[Selected passage]
'''
Tuesday, June 21, 2011

Legion Lost HC

Writers: Dan Abnett & Andy Lanning
Artist: Olivier Coipel & Pascal Alixe
Company: DC Comics

My history with the Legion of Superheroes is a bit odd.  I love the concept: Gifted teens from different worlds banding together to create a peace keeping force.  It's a bit of Green Lantern mixed with Star Trek.  That said, my first experience of TLOSH as a kid was the "Five Years Later" story arc from Keith Giffen.  As one might imagine, that's a pretty tough nut to crack, especially for a kid.  Years later though a friend re-introduced me to The Legion, where DnA had a run of 33 issues.  It instantly grabbed me in a way that few books do.  It was a mixture of fun, sci-fi, classic DC, and just great action.  Still, I had always heard such great things about their Legion Lost storyline, not to mention their "Legion of the Damned"
story, which DC reprinted in their DC Comics Presents line a few weeks ago.  "The Legion of the Damned" story was harrowing and just as good as people said that it was.  Because of that primer, to say that I was excited to finally get my hands on this story would be an understatement to the thousandth degree.
'''
[What is required]
Answer these questions about the Legion Lost review.
1. Who are listed as the writers?
2. Which story arc was the reviewer's first experience of the Legion of Superheroes?
3. How many issues did DnA's run on The Legion have?

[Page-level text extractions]
'''
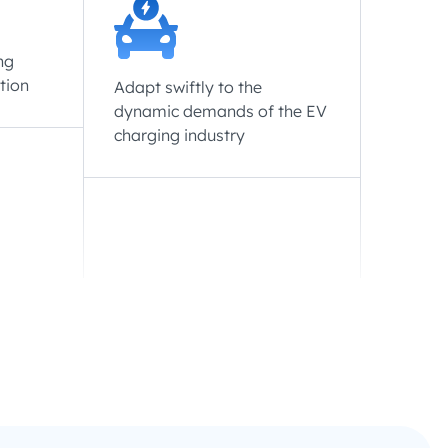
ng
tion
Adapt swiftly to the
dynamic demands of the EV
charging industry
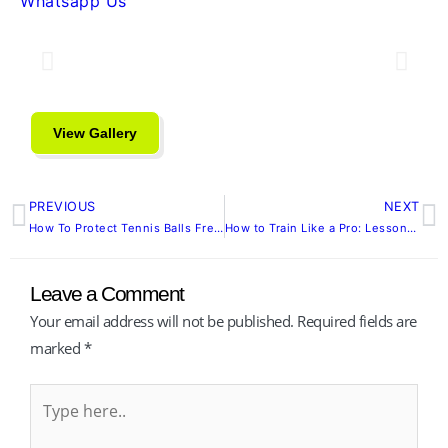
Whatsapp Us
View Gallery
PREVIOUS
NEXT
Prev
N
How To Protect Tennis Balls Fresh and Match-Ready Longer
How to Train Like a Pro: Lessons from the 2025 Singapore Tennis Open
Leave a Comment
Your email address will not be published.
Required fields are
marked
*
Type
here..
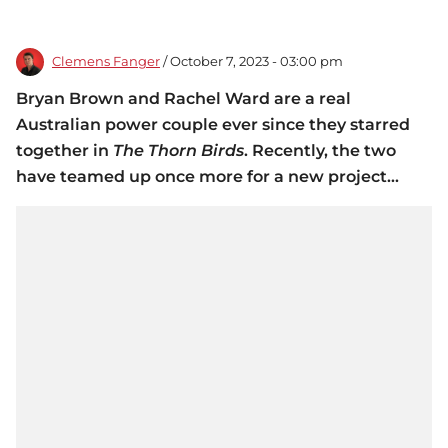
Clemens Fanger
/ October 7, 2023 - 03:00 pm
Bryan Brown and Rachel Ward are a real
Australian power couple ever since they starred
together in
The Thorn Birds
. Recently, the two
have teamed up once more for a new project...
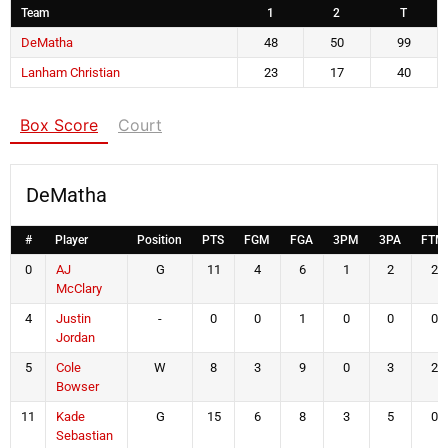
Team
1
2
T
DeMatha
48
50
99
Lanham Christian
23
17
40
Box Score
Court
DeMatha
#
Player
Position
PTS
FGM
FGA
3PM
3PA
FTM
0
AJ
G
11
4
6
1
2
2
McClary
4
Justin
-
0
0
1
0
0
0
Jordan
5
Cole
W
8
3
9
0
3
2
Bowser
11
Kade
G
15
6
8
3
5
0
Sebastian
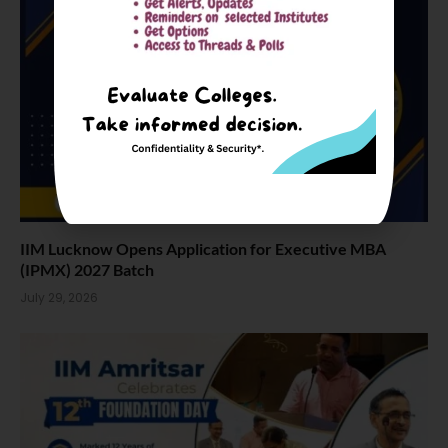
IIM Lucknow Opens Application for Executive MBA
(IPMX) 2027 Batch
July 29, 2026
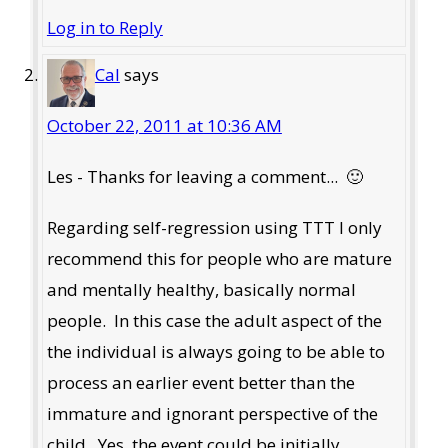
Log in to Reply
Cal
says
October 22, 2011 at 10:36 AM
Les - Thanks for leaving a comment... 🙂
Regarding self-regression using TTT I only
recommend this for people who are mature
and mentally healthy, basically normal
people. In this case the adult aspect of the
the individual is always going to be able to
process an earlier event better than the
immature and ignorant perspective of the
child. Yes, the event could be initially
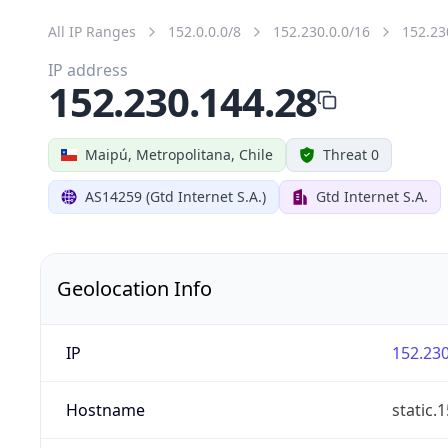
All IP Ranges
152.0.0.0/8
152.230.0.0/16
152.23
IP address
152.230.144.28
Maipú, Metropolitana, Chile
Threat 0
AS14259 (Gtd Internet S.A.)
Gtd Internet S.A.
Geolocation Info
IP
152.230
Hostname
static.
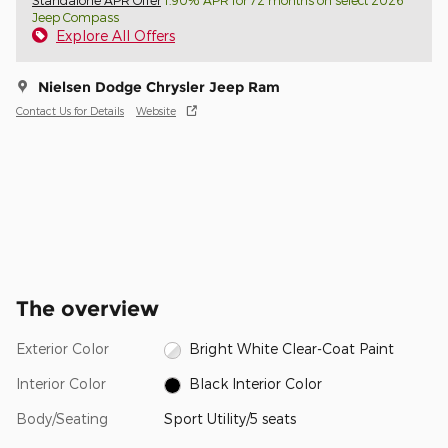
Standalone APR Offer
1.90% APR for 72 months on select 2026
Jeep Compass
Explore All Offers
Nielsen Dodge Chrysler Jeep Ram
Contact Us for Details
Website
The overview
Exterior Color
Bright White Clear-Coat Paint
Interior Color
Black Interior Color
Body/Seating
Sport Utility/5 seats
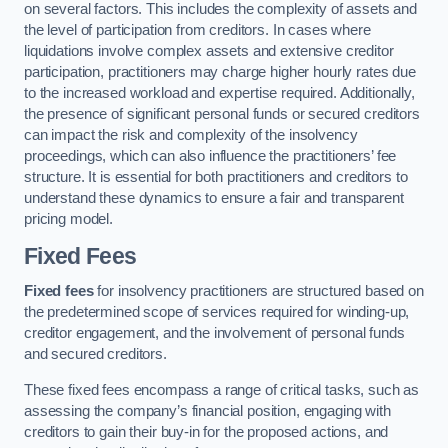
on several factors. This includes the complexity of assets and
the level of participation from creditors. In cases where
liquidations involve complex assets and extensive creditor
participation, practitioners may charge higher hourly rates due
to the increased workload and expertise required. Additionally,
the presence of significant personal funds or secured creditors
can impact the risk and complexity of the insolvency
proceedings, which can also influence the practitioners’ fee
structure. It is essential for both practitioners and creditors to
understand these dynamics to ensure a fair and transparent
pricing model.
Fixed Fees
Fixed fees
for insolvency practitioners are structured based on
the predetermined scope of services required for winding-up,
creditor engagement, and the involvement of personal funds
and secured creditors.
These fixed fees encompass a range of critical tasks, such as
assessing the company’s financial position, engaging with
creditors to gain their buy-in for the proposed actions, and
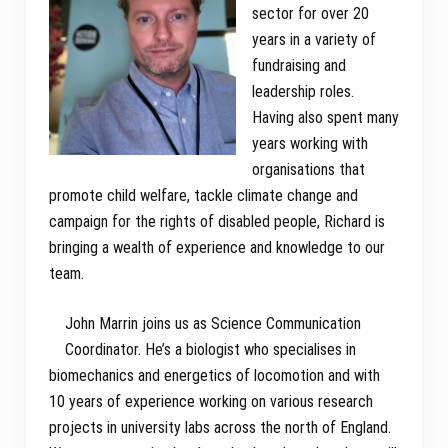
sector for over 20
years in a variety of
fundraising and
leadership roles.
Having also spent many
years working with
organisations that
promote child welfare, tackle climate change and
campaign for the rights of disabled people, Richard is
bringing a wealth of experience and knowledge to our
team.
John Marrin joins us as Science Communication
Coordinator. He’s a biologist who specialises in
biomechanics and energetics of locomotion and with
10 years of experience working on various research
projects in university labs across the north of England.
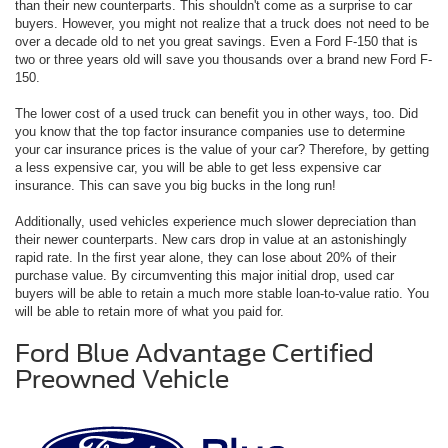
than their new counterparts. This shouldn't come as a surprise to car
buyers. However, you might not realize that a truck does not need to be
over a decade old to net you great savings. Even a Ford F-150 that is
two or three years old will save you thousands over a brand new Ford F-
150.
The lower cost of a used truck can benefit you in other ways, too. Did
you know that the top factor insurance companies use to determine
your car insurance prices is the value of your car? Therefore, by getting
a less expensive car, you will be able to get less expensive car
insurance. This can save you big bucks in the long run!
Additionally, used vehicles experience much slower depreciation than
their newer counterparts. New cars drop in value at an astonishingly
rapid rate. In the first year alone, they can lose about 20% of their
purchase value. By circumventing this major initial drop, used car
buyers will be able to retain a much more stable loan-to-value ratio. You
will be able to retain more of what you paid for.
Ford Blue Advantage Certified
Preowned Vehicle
'''
[Answer to this exercise]
1. Dan Abnett & Andy Lanning
2. The "Five Years Later" story arc from Keith Giffen
3. 33